# To worry about someone



## FlyingBird

I know ' merak etmek' mean 'to worry'.

But how would you say sentences below:


1.) İ'm worry about Emir,he went 12 hours ago and still have not returned.

2.)İ'm worry about you,you are probably sick and you need help.

3.)İ am worry about myself,i am not feeling good and my head is aching.

4.)İ am worry about my car,one guy stoled him.

5.)I am worry about your brother,he is very sad.



*My try:

1.)Emiri merak ediyorum,12 saat önce gitti ama hala dönmedi.

2.)Seni merak ediyorum,hastasın galiba ve yardımı ihtiyacın var.

3.)kendimi merak ediyorum,iyi hissetmiyorum ve başım ağrıyor.

4.)Arabamı merak ediyorum,birisi onu çaldı.

5.)Kardeşini merak ediyorum,o çok üzgündür.*




The main question is how to say 'to worry about someone'.question in bold are my try so i would also appreciate if you can correct me cause i wanna see where i made mistake except this. 

Şimdiden teşekkür ederim


----------



## MetinS

1.)Emiri merak ediyorum,12 saat önce gitti ama hala dönmedi. CORRECT

2.)Seni merak ediyorum,hastasın galiba ve yardımı ihtiyacın var. CORRECT

3.)kendimi merak ediyorum,iyi hissetmiyorum ve başım ağrıyor. We don't say 'kendimi merak ediyorum" but you can say 'endişeleniyorum...  or simply iyi değilim başım ağrıyor. You can say endişeleniyorum about yourself when you are worried to hear something bad about yourself from a doctor or result of an exam etc.

4.)Arabamı merak ediyorum,birisi onu çaldı. CORRECT

5.)Kardeşini merak ediyorum,o çok üzgündür.   'o çok üzgün' is much better, because it implies that it is happening now and that you know that. üzgündür is used when he is like that all the times, or you guess that he is sorry because of something sad happened to him (you are talking in his absence): üzgündür tabii, üzgündür mutlaka,


----------



## ancalimon

I'm worried about you : Senin için endişeleniyorum.

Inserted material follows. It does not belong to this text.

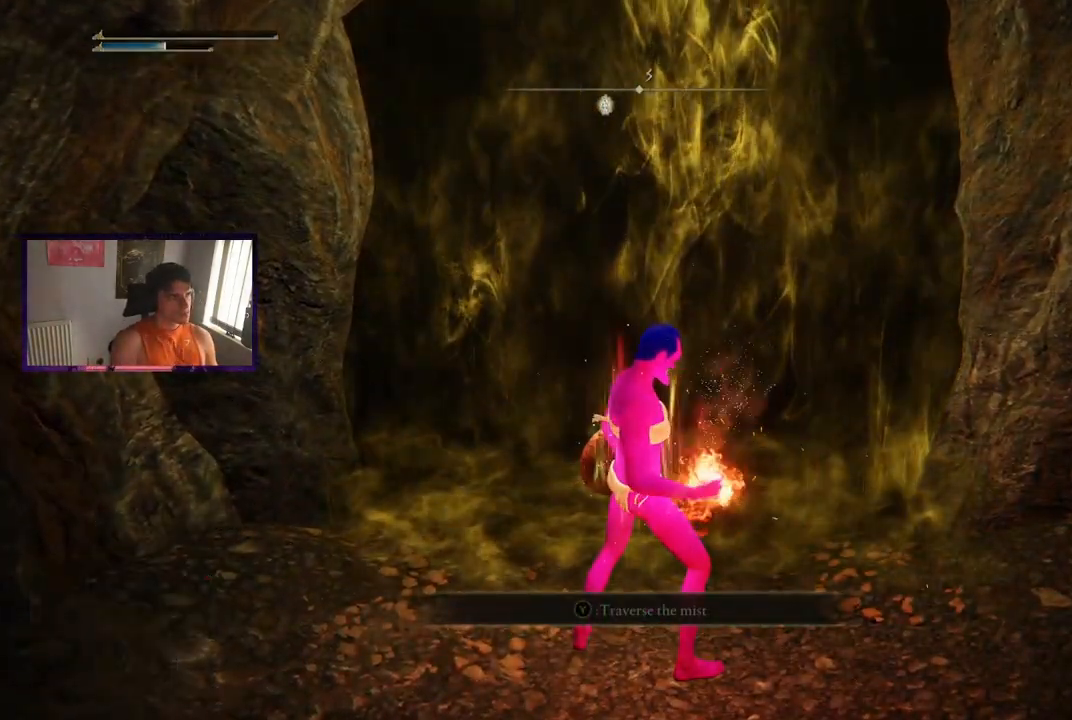
{"buttons": [], "left_stick": "center", "right_stick": "center", "events": []}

merak etmek : to be curious about
merak : curiosity


----------



## FlyingBird

MetinS said:


> 1.)Emiri merak ediyorum,12 saat önce gitti ama hala dönmedi. CORRECT
> 
> 2.)Seni merak ediyorum,hastasın galiba ve yardımı ihtiyacın var. CORRECT
> 
> 3.)kendimi merak ediyorum,iyi hissetmiyorum ve başım ağrıyor. We don't say 'kendimi merak ediyorum" but you can say 'endişeleniyorum...  or simply iyi değilim başım ağrıyor. You can say endişeleniyorum about yourself when you are worried to hear something bad about yourself from a doctor or result of an exam etc.
> 
> 4.)Arabamı merak ediyorum,birisi onu çaldı. CORRECT
> 
> 5.)Kardeşini merak ediyorum,o çok üzgündür.   'o çok üzgün' is much better, because it implies that it is happening now and that you know that. üzgündür is used when he is like that all the times, or you guess that he is sorry because of something sad happened to him (you are talking in his absence): üzgündür tabii, üzgündür mutlaka,


İ thought it won't be correct.Can you explain why it is 'seni merak ediyorum' instead of 'senin için merak ediyorum' or they are both correct?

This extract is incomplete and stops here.